Babs overview – going past the sexist ‘giggle and the wiggle’ to the true Barbara Windsor | Barbara Windsor

It’s 1993 and Babs (Windsor, not Streisand) is lying on the floor of the Pavilion theatre, fur-coated and heavy-hearted, having “a few hours’ kip” between shows. It’s the end of the pier, and the end of an era. Babs is skint, knocking 60, divorced (again), and all she can afford is fish and chips for tea. “I’ve made a right old mess of things,” she concludes, unaware that her savior Peggy Mitchell is just around the corner, poised to bar everyone in Walford from the Queen Vic for the next two decades. Ah, you can take the girl out of the East End…

So begins babes (BBC1, Sunday), a heartwarming and only occasionally cliche-ridden biopic by ex-EastEnders writer Tony Jordan that seeks to get beyond the legendary (and still sexist) “giggle and the wiggle” to the real Barbara Windsor. The girl born Barbara Deeks who sang On The Sunny Side of the Street at auditions but lived in the shadow of an unhappy home and a controlling father. The success, bad men, typecasting and Cockney brass required to keep on keeping on. It may not be the familiar version of Windsor’s life – EastEnders isn’t mentioned and Carry On … only cursorily – but it’s such a standard showbiz arc you feel you’ve seen it all before.

It’s the Barbaras who make it. Samantha Spiro as end-of-the-pier Babs is all sad eyes and flashes of sauciness as she reminisces with her dad (Nick Moran), appearing as a charismatic figment of her imagination to backchat her through the past 50 years. Jaime Winstone is delicious as the younger Babs: sweet and self-knowing with an up-do so outrageous it looks less like a bun and more like a giant round loaf rising atop her head. We first encounter her backstage, being instructed to strap up her chest because “the director says your tits are too big”. Which induces a perfect Babs laugh, deep and dirty as a drain. Both Barbaras are a bit Dolly Parton, a bit Marilyn Monroe, and a lot Cockney sparrow. They were so good that when the real Windsor pitched up in a couple of scenes I found myself thinking: “She’s okay, but I prefer Spiro.”

It’s a tough start, with the young Barbara evacuated during the war and forced to testify in court during her parents’ divorce. A touching moment comes when, asked by the judge if her father ever swore at her mother, the young Barbara guiltily writes “FUCH” on a piece of paper. For this he refuses to talk to her for years.

Unfortunately her mother, as is so often the case in daddy’s girl narratives, remains an opaque, poorly drawn figure who disappears from the story.

Success comes in Joan Littlewood’s uncompromising Stratford East theater company where Windsor shows promise as a serious theater actor. It’s Littlewood – in a lovely chain-smoking performance by Zoë Wanamaker – who warns Windsor that “if you’re not careful you’ll end up playing this sexy little blonde for the rest of your life”. And so it comes to pass. Babs is also an icky reminder of how it has always been deemed acceptable to bang on about the size of Windsor’s breasts. Even her dad mentions “those boobs of yours – God knows where you got those from”. Some things, unfortunately, don’t change.

Neither does the increasingly dull and unedifying formula of sending white men to far-flung places in search of “strange and quirky” aspects of other cultures. The latest are Irish comedians Dara Ó Briain and Ed Byrne who, in Dara and Ed’s Road To Mandalay (BBC2, Sunday), travel across Malaysia in the first of a three-part series exploring south-east Asia, “one of the most rapidly changing places on earth”. This entails watching a chicken beauty pageant in downtown Kuala Lumpur, where their jokes fall flat, and performing some “brand new material” at a comedy club, where they get some laughs.

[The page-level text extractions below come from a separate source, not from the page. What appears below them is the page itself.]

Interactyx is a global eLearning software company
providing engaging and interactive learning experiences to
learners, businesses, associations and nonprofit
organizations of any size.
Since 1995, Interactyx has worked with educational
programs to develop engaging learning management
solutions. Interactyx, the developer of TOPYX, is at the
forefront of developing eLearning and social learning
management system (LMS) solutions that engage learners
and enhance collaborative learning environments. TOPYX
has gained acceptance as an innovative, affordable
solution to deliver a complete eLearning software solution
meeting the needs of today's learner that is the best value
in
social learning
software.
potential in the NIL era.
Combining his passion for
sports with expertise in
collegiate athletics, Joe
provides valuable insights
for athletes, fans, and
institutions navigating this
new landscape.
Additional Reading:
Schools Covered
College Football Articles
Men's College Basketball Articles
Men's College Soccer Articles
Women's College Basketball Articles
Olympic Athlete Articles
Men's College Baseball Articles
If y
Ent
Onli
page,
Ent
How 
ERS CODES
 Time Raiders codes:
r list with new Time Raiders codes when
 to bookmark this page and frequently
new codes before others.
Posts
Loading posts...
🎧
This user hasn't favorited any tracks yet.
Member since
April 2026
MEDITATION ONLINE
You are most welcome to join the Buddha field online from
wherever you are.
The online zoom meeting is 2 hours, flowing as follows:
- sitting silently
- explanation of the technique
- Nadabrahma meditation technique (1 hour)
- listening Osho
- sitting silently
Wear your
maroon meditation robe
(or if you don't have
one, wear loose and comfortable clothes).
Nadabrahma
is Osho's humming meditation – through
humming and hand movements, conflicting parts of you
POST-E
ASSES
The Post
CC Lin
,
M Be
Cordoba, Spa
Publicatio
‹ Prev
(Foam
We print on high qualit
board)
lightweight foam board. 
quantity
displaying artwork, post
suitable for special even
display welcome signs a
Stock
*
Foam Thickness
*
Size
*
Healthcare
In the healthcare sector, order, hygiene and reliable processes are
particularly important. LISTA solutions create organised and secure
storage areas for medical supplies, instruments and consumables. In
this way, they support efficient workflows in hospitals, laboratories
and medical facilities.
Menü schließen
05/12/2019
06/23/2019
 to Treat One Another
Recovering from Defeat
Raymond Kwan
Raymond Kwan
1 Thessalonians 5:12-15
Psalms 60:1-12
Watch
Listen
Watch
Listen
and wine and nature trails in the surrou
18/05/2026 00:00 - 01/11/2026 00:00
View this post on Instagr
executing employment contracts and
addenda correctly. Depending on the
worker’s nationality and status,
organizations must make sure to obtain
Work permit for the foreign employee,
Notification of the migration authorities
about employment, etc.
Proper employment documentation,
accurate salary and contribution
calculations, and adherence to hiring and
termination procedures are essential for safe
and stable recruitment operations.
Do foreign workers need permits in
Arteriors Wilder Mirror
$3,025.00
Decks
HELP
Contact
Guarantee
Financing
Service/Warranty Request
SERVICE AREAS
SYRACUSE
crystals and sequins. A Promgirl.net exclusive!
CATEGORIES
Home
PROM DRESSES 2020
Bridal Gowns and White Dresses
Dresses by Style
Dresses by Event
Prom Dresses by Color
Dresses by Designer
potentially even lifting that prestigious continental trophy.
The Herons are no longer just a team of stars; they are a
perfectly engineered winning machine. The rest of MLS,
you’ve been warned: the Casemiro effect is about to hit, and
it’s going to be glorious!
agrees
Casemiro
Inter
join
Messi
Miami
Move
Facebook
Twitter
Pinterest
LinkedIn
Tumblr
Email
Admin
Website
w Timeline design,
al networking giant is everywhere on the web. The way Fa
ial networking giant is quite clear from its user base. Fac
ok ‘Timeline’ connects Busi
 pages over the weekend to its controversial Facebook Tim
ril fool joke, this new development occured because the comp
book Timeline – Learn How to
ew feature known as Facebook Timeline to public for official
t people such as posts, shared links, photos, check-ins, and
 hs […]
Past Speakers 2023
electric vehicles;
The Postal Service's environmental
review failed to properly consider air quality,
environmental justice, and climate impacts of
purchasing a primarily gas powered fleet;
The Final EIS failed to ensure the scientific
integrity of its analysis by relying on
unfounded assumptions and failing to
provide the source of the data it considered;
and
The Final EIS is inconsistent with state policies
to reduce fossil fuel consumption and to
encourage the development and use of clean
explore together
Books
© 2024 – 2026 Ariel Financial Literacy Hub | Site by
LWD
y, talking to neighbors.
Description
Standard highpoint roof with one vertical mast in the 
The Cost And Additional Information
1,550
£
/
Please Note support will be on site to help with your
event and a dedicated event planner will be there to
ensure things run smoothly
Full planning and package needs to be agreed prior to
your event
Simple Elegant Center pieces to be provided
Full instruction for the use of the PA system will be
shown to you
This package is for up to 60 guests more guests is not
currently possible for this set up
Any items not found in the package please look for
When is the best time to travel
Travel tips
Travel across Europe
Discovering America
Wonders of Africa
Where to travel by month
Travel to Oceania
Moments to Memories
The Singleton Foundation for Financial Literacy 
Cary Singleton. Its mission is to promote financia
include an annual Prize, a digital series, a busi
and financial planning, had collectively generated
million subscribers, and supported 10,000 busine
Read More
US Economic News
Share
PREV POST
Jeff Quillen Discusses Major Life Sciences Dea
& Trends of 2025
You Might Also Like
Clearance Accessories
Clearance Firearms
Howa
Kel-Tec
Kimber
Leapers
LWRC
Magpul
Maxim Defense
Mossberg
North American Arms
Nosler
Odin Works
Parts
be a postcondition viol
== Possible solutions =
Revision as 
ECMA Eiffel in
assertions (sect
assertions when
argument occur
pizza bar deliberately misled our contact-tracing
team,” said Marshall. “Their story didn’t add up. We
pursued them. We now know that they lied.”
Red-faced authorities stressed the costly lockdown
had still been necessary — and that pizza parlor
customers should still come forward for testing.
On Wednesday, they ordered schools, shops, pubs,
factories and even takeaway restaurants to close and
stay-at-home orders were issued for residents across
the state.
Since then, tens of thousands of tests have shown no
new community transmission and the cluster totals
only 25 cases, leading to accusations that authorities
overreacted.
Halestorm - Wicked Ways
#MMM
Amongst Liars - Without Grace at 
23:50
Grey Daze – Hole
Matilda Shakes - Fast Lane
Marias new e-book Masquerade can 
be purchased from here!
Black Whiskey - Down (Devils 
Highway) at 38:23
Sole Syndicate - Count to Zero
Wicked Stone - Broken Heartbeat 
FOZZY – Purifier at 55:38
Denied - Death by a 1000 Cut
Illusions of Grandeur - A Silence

The insights are as scant as the comedy, such as Byrne observing that “everyone on a motorbike has their jacket on backwards”. Occasionally it makes for genuinely uncomfortable viewing, such as when they travel to Taman Negara, one of the world’s oldest rainforests, to meet the Batek, a nomadic indigenous tribe who have been pushed out of their homeland by deforestation and forced to resettle in a village by the government.

Struggling to adapt to their new way of life and understandably afraid of outsiders, the tribe clearly just want to be left alone. Ó Briain and Byrne fail to get the message and keep bothering them, eventually trying to win over the Batek children by putting on an egg and spoon race. Barbara Windsor would have done a much better job.

This article was amended on 8 May 2017 to remove the word “British” in connection with the Irish comedians Dara Ó Briain and Ed Byrne.